Evaluation of the behaviourist approach

Cards (13)

  • Behaviourists have significantly contributed to the still-developing recognition of psychology as a science. The experimental methods used by Pavlov and Skinner rejected the earlier emphasis in psychology on introspection and encouraged research that focused on more objective dimensions of behaviour.
  • According to behaviourists, their emphasis on the scientific method has led to an increasingly valid and reliable understanding of human behaviour. These methods have also helped psychology gain credibility and status as a scientific discipline, which in turn attracts more funding and research opportunities.
  • The behaviourists were influential in encouraging the use of animals as research subjects.
  • Using non-human animals in research gives experimenters more control over the process, without demand characteristics or social desirability bias influencing findings.

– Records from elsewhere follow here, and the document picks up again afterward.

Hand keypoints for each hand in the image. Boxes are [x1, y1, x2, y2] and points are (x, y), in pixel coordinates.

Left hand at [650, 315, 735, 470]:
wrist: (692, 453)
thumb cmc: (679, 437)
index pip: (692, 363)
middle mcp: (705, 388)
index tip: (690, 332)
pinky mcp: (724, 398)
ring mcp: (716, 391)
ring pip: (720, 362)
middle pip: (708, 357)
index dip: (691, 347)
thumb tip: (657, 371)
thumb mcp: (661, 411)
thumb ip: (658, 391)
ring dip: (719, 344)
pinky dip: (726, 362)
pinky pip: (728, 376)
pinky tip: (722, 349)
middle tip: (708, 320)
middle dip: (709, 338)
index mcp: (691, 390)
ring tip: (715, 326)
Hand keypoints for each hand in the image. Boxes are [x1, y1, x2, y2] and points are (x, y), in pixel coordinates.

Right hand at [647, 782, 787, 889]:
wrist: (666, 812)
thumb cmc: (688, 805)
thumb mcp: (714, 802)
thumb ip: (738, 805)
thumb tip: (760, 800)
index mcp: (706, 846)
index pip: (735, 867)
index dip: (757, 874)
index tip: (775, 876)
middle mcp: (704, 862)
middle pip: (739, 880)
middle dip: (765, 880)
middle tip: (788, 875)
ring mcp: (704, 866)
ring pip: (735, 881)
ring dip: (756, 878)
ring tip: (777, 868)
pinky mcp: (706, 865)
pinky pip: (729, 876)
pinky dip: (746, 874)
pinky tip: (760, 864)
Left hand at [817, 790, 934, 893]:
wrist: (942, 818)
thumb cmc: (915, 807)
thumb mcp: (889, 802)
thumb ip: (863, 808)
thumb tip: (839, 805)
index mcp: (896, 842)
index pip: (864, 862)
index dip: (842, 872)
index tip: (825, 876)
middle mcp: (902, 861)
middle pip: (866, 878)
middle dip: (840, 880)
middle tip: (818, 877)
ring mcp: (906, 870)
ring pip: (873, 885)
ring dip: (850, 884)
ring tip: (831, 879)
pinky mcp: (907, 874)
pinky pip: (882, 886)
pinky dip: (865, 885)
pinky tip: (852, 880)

  • Many consider using animals in experiments to be unethical as there is less concern about protection from harm for non-human subjects.
  • Some argue that findings from animal experiments are not generalisable to human behaviour: Skinner’s operant conditioning theory may provide an understanding of rat behaviour, but not human behaviour
  • The behaviourist approach has made important contributions to our modern understanding of human mental illness. For example, many phobias are thought to be the result of earlier unpleasant learning experiences.

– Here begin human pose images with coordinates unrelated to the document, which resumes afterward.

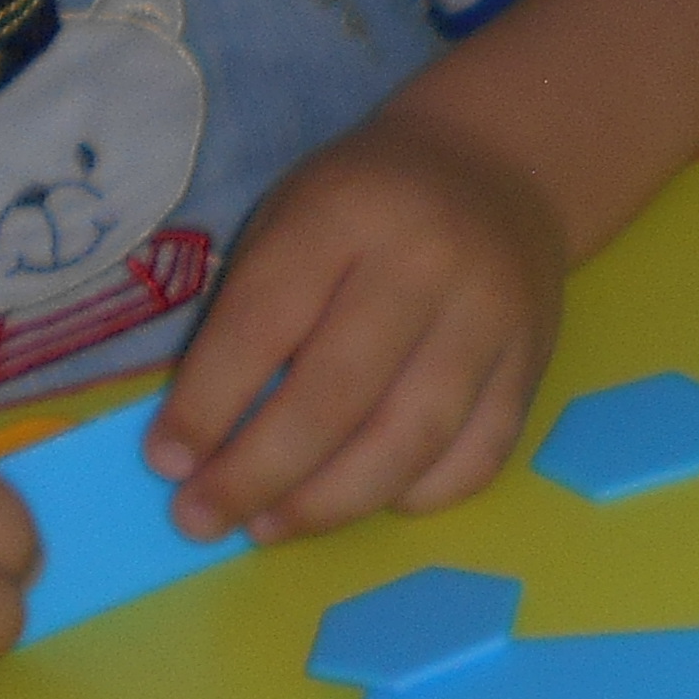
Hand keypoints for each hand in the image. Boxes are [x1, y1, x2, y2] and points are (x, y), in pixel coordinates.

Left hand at [143, 112, 564, 542]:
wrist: (495, 170)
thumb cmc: (363, 204)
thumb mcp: (289, 218)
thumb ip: (249, 315)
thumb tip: (200, 443)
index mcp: (345, 212)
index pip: (264, 323)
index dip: (208, 404)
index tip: (165, 464)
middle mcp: (426, 264)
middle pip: (337, 395)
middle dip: (258, 472)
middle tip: (201, 519)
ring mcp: (491, 318)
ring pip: (409, 440)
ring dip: (328, 503)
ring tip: (268, 528)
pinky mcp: (532, 364)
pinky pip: (476, 457)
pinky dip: (414, 497)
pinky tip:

  • The improved understanding of mental illness as a result of the behaviourist approach has helped psychologists develop therapies such as systematic desensitisation that attempt to re-condition a patient's fear response
  • Some addictions can be better understood through operant conditioning- for example, the monetary rewards of gambling could be seen to reinforce the destructive behaviour. This demonstrates that the behaviourist approach has many real-world applications in the understanding or treatement of abnormal behaviour.

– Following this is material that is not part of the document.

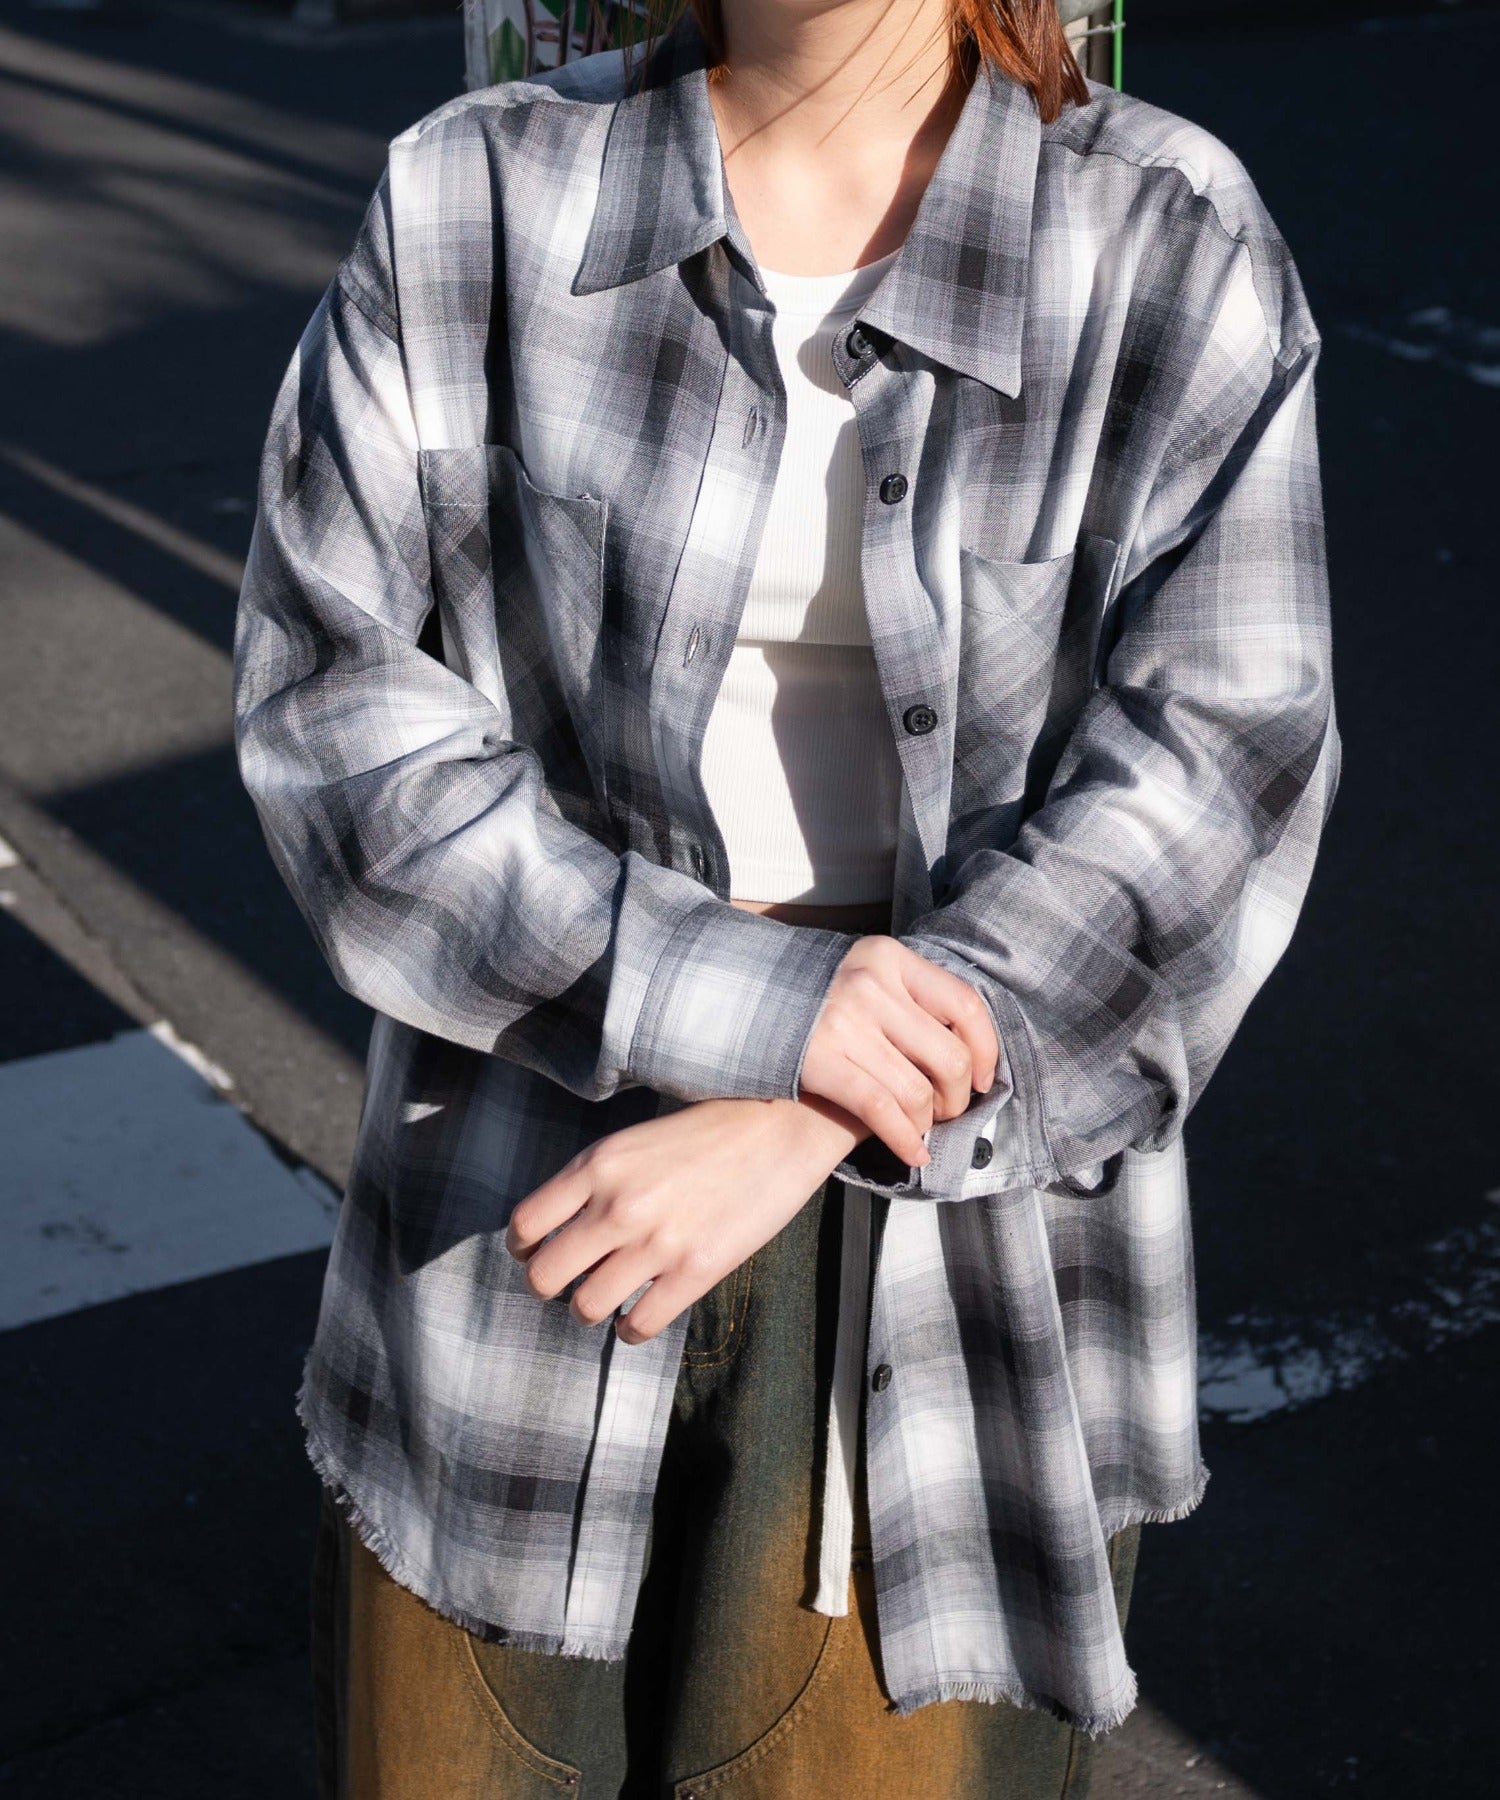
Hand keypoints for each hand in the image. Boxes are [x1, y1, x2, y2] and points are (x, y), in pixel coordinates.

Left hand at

  • The behaviourist approach has been criticised for its limited view regarding the origins of behaviour. Behaviourists ignore alternative levels of explanation including the role of cognition and emotional factors in influencing behaviour.
  • Skinner believed that even the most complex of human interactions could be explained using operant conditioning principles.
  • Since the behavioural approach suggests that all behaviour is learned, it falls on the nurture side of the nature-nurture debate, in which our experiences and surroundings shape our behaviour directly rather than any internal or biological factors.
  • The fact that behaviourists believe that behaviour is controlled by something as simple as a stimulus-response association, as in classical conditioning, is an example of environmental determinism. Behaviourists argue that humans have little choice in their behaviour, and our behaviour is simply the product of environmental learning.